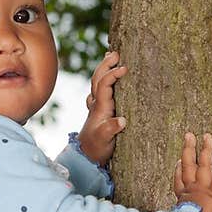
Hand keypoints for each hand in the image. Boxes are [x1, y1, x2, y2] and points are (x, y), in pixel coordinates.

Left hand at [78, 49, 127, 166]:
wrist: (86, 158)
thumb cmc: (96, 149)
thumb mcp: (105, 140)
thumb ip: (111, 129)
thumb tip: (122, 120)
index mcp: (100, 107)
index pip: (104, 84)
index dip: (113, 74)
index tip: (125, 68)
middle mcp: (97, 104)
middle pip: (98, 78)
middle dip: (106, 64)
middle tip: (116, 53)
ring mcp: (97, 107)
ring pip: (98, 82)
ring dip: (104, 68)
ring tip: (111, 56)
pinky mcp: (100, 111)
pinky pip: (100, 90)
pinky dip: (104, 79)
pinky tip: (107, 76)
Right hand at [173, 132, 211, 211]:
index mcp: (182, 201)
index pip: (179, 183)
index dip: (177, 171)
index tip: (177, 163)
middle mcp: (191, 191)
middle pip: (188, 165)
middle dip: (188, 150)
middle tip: (189, 135)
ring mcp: (204, 189)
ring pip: (204, 164)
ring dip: (205, 149)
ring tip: (207, 135)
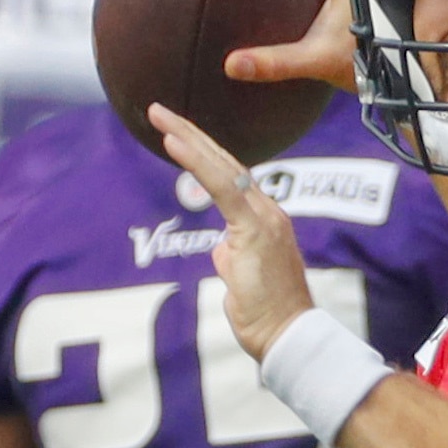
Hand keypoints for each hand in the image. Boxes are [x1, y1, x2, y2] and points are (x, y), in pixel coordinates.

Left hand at [149, 103, 314, 360]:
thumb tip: (223, 249)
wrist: (287, 337)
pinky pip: (222, 185)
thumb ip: (232, 256)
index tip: (177, 134)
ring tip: (161, 118)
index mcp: (264, 220)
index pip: (231, 176)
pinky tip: (174, 142)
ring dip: (189, 138)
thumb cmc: (266, 315)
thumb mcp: (241, 280)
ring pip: (222, 166)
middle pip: (226, 162)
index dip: (203, 153)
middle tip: (160, 111)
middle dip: (192, 134)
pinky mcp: (255, 228)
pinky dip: (195, 161)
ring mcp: (265, 217)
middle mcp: (268, 211)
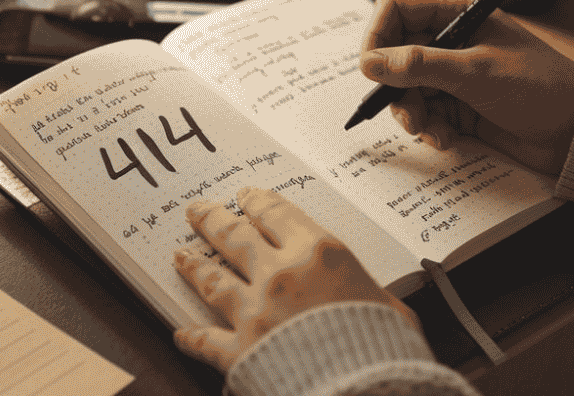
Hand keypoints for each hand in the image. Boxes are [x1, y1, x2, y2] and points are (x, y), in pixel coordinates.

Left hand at [173, 187, 419, 372]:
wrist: (362, 391)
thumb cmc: (384, 350)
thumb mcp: (393, 308)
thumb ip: (372, 294)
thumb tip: (376, 299)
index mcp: (320, 254)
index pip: (278, 214)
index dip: (257, 202)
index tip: (246, 196)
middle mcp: (281, 275)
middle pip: (235, 236)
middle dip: (213, 219)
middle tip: (198, 210)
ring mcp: (255, 311)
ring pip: (213, 278)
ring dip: (193, 265)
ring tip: (180, 256)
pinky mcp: (239, 351)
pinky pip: (205, 340)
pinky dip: (190, 336)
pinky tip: (180, 332)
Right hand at [361, 0, 573, 174]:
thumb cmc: (543, 88)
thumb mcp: (477, 72)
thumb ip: (420, 66)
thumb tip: (371, 63)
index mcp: (459, 12)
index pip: (398, 9)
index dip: (377, 36)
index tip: (370, 68)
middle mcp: (454, 39)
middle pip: (397, 54)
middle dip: (394, 85)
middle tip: (404, 110)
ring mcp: (456, 74)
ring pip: (408, 88)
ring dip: (411, 112)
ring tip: (428, 129)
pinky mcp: (461, 105)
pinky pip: (426, 114)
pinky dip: (430, 128)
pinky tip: (447, 138)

□ □ □ □

> [EXERCISE BRIEF]
Leave the pictures out, then output exactly the lines from the "ring mcp: (204, 189)" line through the end of the records above, and no others.

> [WRITTEN RESPONSE]
ring mcp: (204, 189)
ring pip: (204, 164)
ring dip: (205, 149)
ring tip: (207, 135)
Hand keypoints for each hand in the image. Boxes are [x1, y1, x2, y2] and points are (x, y), in pixel coordinates.

Left hand at [149, 103, 314, 360]:
thumb tip: (223, 249)
wrist: (287, 337)
pinky pip: (222, 185)
thumb ip: (232, 256)
index tip: (177, 134)
ring tip: (161, 118)
index mcp: (264, 220)
index pip: (231, 176)
pinky tip: (174, 142)
ring dip: (189, 138)
thumb cmc: (266, 315)
thumb mcp: (241, 280)
ring pip: (222, 166)
middle pip: (226, 162)
index dip: (203, 153)
middle tip: (160, 111)
middle dip: (192, 134)
pinky mcp: (255, 228)
pinky dip: (195, 161)
ring mcp: (265, 217)
middle mcp: (268, 211)
Hand keypoints for each hand in the image. Boxes are [x1, y1, x2, y2] and points are (x, y), in pixel coordinates.

Left hand at [173, 187, 419, 372]:
wrist: (362, 391)
thumb cmc: (384, 350)
thumb mcp: (393, 308)
thumb ip: (372, 294)
thumb tip: (376, 299)
index mcp: (320, 254)
index pip: (278, 214)
index dip: (257, 202)
index tip: (246, 196)
middle mcp: (281, 275)
middle pip: (235, 236)
middle dip: (213, 219)
middle tip: (198, 210)
ring mcp: (255, 311)
ring pip: (213, 278)
ring dip: (193, 265)
ring tip: (180, 256)
pinky mcp: (239, 351)
pinky pip: (205, 340)
pinky dip: (190, 336)
pinky tip: (180, 332)
Right hand at [361, 0, 573, 174]:
thumb cmc: (543, 88)
thumb mcp: (477, 72)
thumb ip: (420, 66)
thumb tip: (371, 63)
index mcp: (459, 12)
index pip: (398, 9)
index dip: (377, 36)
index tip: (370, 68)
middle mcp: (454, 39)
middle pip: (397, 54)
middle dip: (394, 85)
middle tip: (404, 110)
ring mcp: (456, 74)
ring pip: (408, 88)
ring dip: (411, 112)
ring tip: (428, 129)
pinky mcp: (461, 105)
pinky pip: (426, 114)
pinky dip: (430, 128)
pinky tip: (447, 138)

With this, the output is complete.